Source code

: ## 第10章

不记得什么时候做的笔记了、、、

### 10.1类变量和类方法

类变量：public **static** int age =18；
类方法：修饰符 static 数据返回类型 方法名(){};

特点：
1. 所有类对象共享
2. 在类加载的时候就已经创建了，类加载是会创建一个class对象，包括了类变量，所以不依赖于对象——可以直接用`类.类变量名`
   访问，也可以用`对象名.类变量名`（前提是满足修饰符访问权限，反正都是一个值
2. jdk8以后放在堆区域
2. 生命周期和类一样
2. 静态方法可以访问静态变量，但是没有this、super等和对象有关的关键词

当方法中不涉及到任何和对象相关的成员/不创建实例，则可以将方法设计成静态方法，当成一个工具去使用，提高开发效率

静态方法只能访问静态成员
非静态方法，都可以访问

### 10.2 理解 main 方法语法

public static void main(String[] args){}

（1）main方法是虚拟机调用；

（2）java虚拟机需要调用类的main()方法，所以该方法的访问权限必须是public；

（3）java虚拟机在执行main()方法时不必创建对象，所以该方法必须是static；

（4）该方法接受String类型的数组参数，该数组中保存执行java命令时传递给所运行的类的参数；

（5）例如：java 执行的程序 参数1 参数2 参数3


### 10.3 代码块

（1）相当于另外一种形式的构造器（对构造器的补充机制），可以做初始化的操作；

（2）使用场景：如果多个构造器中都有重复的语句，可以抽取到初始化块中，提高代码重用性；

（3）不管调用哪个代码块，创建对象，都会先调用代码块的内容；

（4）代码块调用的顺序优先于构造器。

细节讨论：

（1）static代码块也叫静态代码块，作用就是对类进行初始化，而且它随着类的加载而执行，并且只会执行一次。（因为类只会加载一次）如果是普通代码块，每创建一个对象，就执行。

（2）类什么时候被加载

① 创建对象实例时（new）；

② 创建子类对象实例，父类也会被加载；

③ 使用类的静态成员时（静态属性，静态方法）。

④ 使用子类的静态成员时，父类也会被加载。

[Work instruction]: Make an exact copy of the lines running from the one with "当方法中不涉及到任何和对象相" to the last line of the listing, including both ends.

[Exercise answer]:
当方法中不涉及到任何和对象相关的成员/不创建实例，则可以将方法设计成静态方法，当成一个工具去使用，提高开发效率

静态方法只能访问静态成员
非静态方法，都可以访问

### 10.2 理解 main 方法语法

public static void main(String[] args){}

（1）main方法是虚拟机调用；

（2）java虚拟机需要调用类的main()方法，所以该方法的访问权限必须是public；

（3）java虚拟机在执行main()方法时不必创建对象，所以该方法必须是static；

（4）该方法接受String类型的数组参数，该数组中保存执行java命令时传递给所运行的类的参数；

（5）例如：java 执行的程序 参数1 参数2 参数3


### 10.3 代码块

（1）相当于另外一种形式的构造器（对构造器的补充机制），可以做初始化的操作；

（2）使用场景：如果多个构造器中都有重复的语句，可以抽取到初始化块中，提高代码重用性；

（3）不管调用哪个代码块，创建对象，都会先调用代码块的内容；

（4）代码块调用的顺序优先于构造器。

细节讨论：

（1）static代码块也叫静态代码块，作用就是对类进行初始化，而且它随着类的加载而执行，并且只会执行一次。（因为类只会加载一次）如果是普通代码块，每创建一个对象，就执行。

（2）类什么时候被加载

① 创建对象实例时（new）；

② 创建子类对象实例，父类也会被加载；

③ 使用类的静态成员时（静态属性，静态方法）。

④ 使用子类的静态成员时，父类也会被加载。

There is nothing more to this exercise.